The Gran Vía by María Moreno seems like a dream: saturated with light, white, gray and yellowish and deserted as in a painting by De Chirico. The Gran Vía by María Moreno also seems an answer to the Gran Vía by Antonio López, her husband, her trade and generation partner and the artist whose career has also been Moreno's great project. How to measure such a delivery in 2020, when we all strive to give fair value to the work of women artists? María Moreno, painter, has just died in Madrid at 89.

In the absence of anthological exhibitions in the great museums, the name of María Moreno only found public echo in 2016, with a Spanish Television program called Essentials: María Moreno, light and guide of Antonio López , who portrayed the figure of the painter almost to Impressionist brush strokes, as if an accurate drawing were impossible. There appeared Claude Bernard, the Parisian gallery owner who had worked with Freud, with Bacon and with Giacometti , and who opted for Moreno with enthusiasm. Bernard explained in that recording that Moreno had not helped in the show he organized, that he had to go to Antonio López for the painter to accept his offer. Why? "I think Maria is very playful," Bernard said.
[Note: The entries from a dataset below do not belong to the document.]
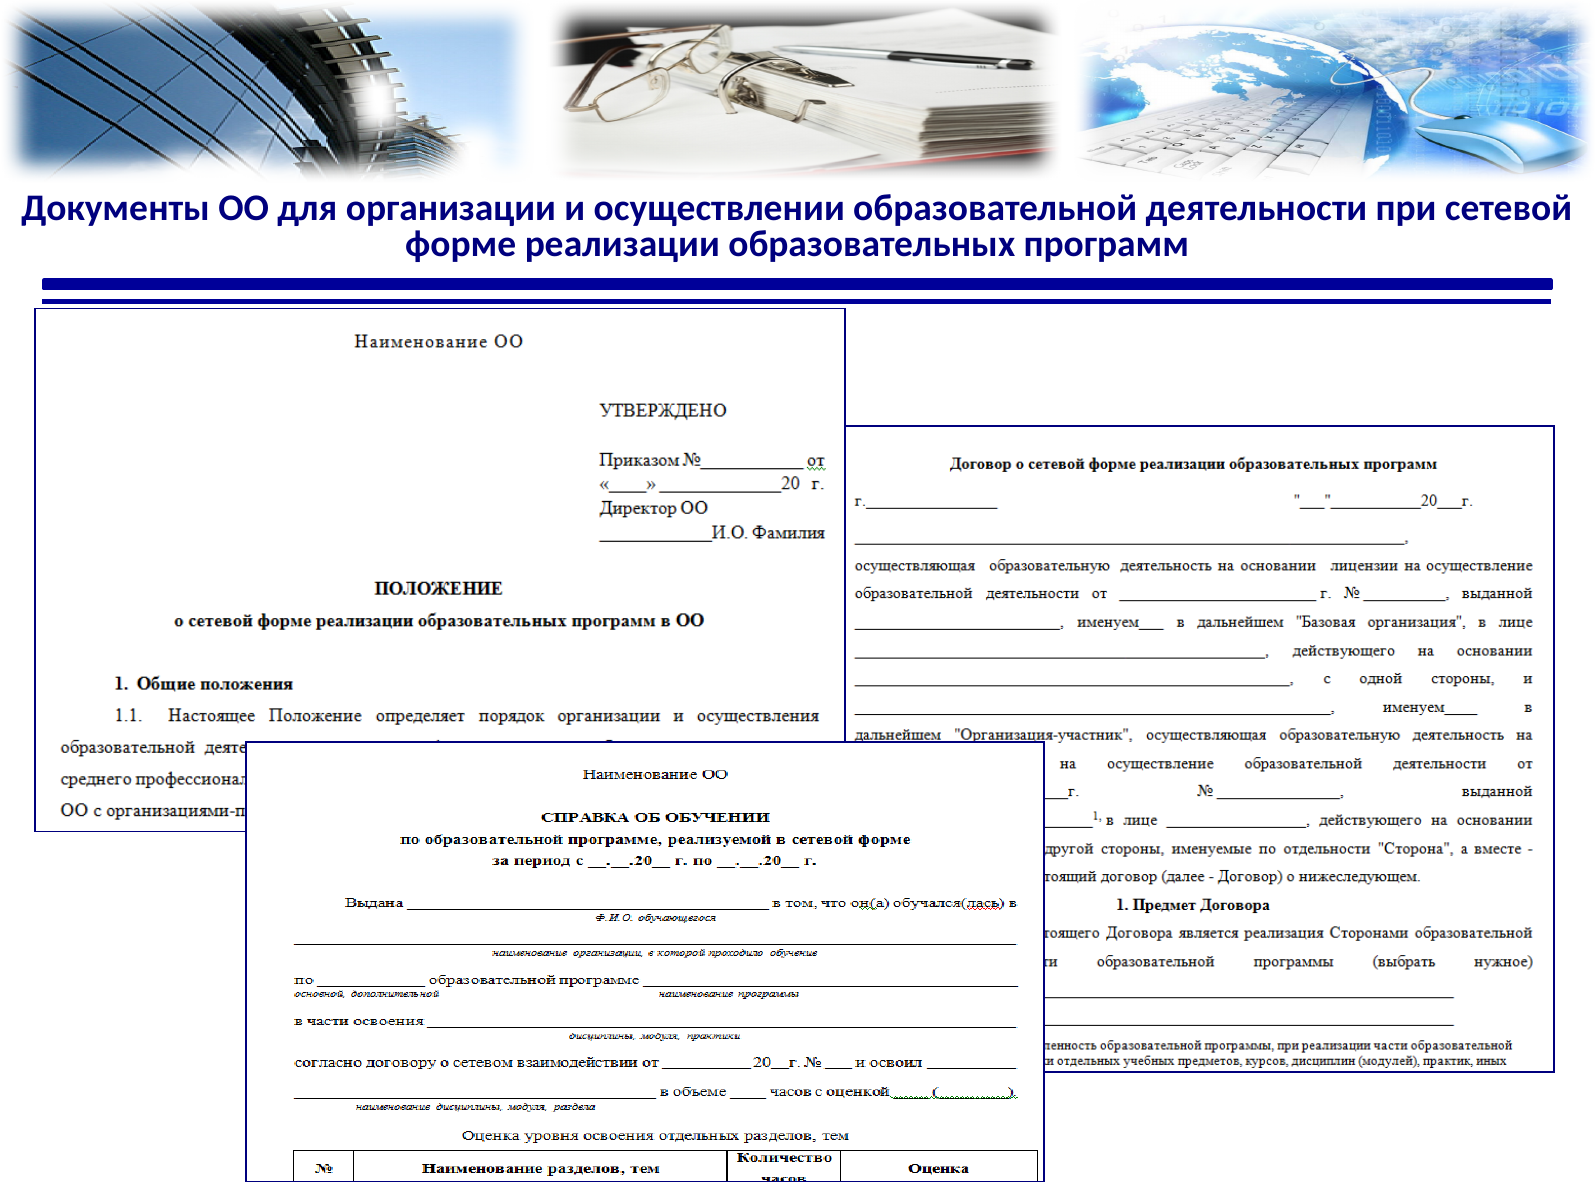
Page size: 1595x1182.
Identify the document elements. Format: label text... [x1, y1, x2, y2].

title Документы ОО для организации и осуществлении образовательной деятельности при сетевой форме реализации образовательных программ [0, 194, 1595, 290]
picture [35, 309, 1554, 1182]
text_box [0, 0, 1595, 183]
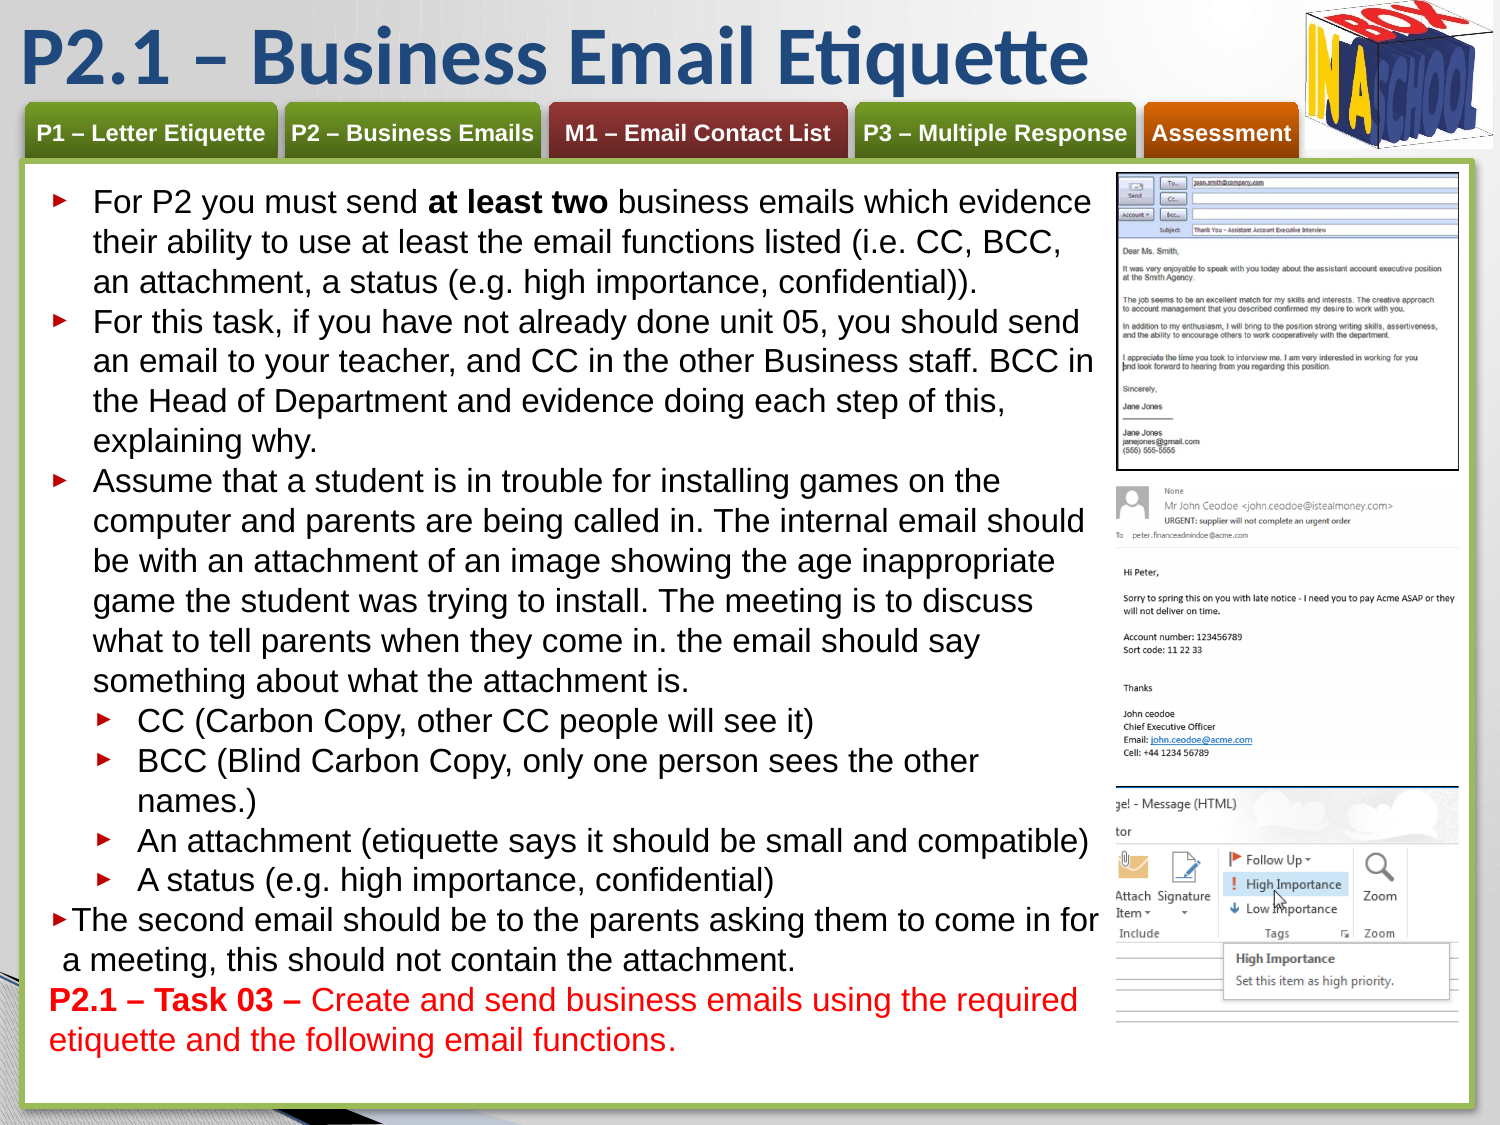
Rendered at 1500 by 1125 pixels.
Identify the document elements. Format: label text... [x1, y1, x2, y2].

The temptation is to see in Antonio López the figure that devours the life and work of María Moreno. Those who have met the couple do not see it so clearly. " Moreno acted as a parapet for Antonio , let's say he managed the figure. I wouldn't say he was his secretary or his assistant but he was a bit like his manager," explains a family friend. Did she sacrifice her career for her husband's? "Partly yes and, in part, she also benefited from Antonio's charisma."

The symbiosis between López and Moreno also reached the personal. Antonio is talkative and, in his own way, theatrical; As soon as he sits at a table to eat with several people, he grabs the spotlight. He has a sly character who pretends to be less intellectually sophisticated than he really is. Maria, on the other hand, has been a silent and sweet woman. Her paintings are also attributed a care for detail and a delicacy in color that distinguish her from those of her husband. Many of the themes were common (the city, especially), but the paintings of the two painters explained each other by contrast.
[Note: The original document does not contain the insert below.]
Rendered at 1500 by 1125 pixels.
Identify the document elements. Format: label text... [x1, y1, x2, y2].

López and Moreno met at the San Fernando School of Fine Arts in 1954, where Lucio Muñoz and Amalia Avia met in the classrooms. María (Mari, for her intimates) had been born in a liberal Madrid family, but had spent part of her childhood in Valencia. By the time he reached adulthood, the El Paso group began to emerge in European art. In the classrooms, López, Moreno, Avia, the López Hernández brothers and Ginés Liébana were formed as a critical and realistic response to their older brothers and abstract expressionists. Lopez found an early reputation in that fight thanks to his eloquence and his taste for the fight. Moreno accepted a secondary role. She had two daughters and accepted that it was her husband's career that could enter history. An anecdote: in the filming of The Sun of Quince , the relationship of Victor Erice and Antonio López twitched. It was Maria who acted as a bridge.

"Antonio has taken great care of Maria," the family's friends say. Some of his best-known works portray the couple as two Chinese terracotta soldiers. It is another way to enter the museums.